Back to the ol’ grindstone
Well I did it. I finally wrote the text to the ex and my sister.
A little back ground, my ex has been the worst, not about the kids or anything, but the total 180 she has done. Now before I get the usual ex stories, this is totally a personal thing. When you’re with a person throughout years of some very traumatic shit like we were (deaths, accidents, and such) to end things in a blindsided way without even an explanation is just fucked. My sister, well since day one has made this all about her and how it effects her life, no once offering a shoulder to cry on or a hug or a kind word or visit. I still remember how she once said that I was making my divorce “all about yourself.” OH, and how my brother in law literally threatening me to stop talking to her, because she didn’t need anymore grief then what she already had…
Well the few times I have been able to communicate with her was always meant with the “if it’s not about the kids, then don’t contact me or I will have you arrested for harassment.” I KNOW, really. I wasn’t texting and calling 24/7 every minute, but I had my low points where I thought the old her could be reasoned with, sue me..
Anyway, I was supposed to take my one son last weekend. I sent a text asking if there was anything going on, he’s the active one with clubs and such… No answer. I talked with my oldest and he told me their Aunt, my sister, had plans for him. A slight anger grew, but the boys always get spoiled so, I kind of let it go. Sunday rolls and around and I find out their Aunt never showed to Sunday afternoon, I would have him home by then, so whole wasted weekend where I sat around depressed and lonely wishing my marriage didn’t end and dwelling on another alone Christmas.

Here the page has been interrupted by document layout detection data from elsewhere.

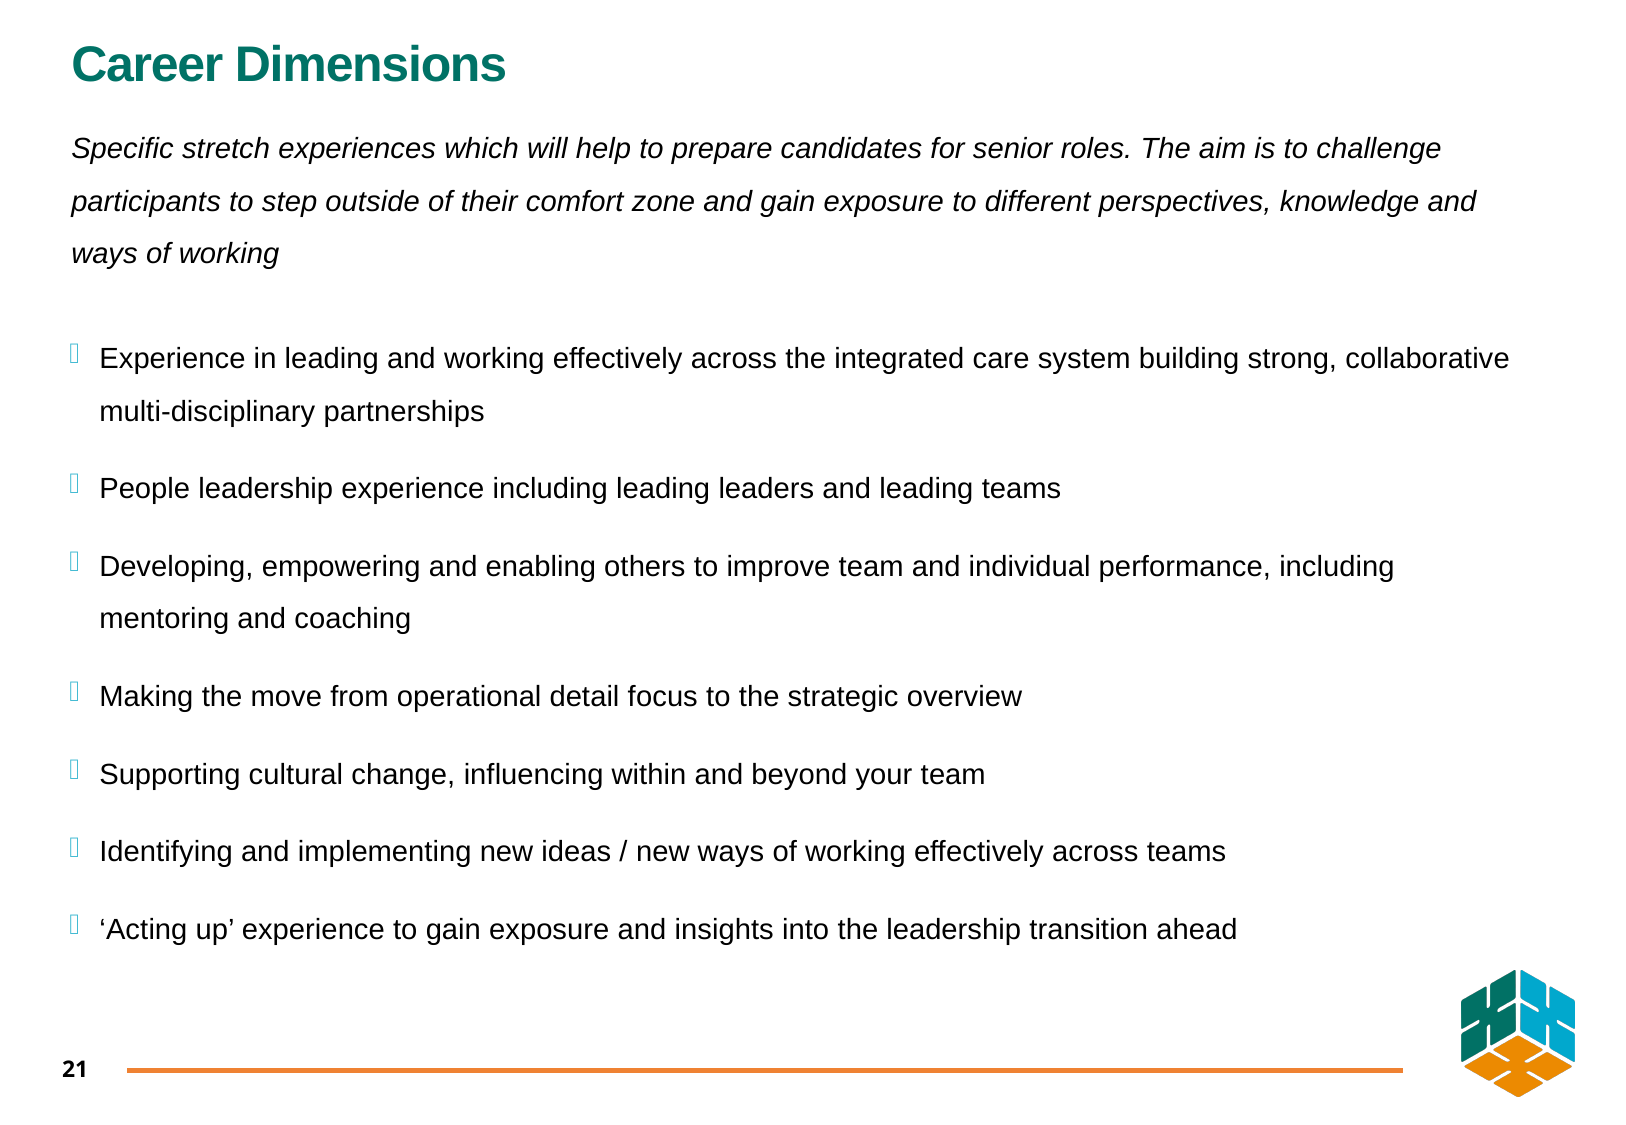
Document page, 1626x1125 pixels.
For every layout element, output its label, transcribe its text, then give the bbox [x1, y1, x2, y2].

text_box Experience in leading and working effectively across the integrated care system building strong, collaborative multi-disciplinary partnerships People leadership experience including leading leaders and leading teams Developing, empowering and enabling others to improve team and individual performance, including mentoring and coaching Making the move from operational detail focus to the strategic overview Supporting cultural change, influencing within and beyond your team Identifying and implementing new ideas / new ways of working effectively across teams ‘Acting up’ experience to gain exposure and insights into the leadership transition ahead [54, 314, 1545, 975]
text_box Specific stretch experiences which will help to prepare candidates for senior roles. The aim is to challenge participants to step outside of their comfort zone and gain exposure to different perspectives, knowledge and ways of working [56, 104, 1517, 277]
title Career Dimensions [56, 30, 1333, 102]
picture [1461, 970, 1575, 1097]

Needless to say this “snapped” my common sense so I drafted the text to end all text and sent it as a group message to them both so they would see the shit I go through because of the both of them and ask I expected, nothing. Not even a hate answer but, I know they both received it and I have a little less weight hanging on me. It’s not like I haven’t lost them in my life already….
You’ve done everything possible to get an explanation out of them. You deserve that much.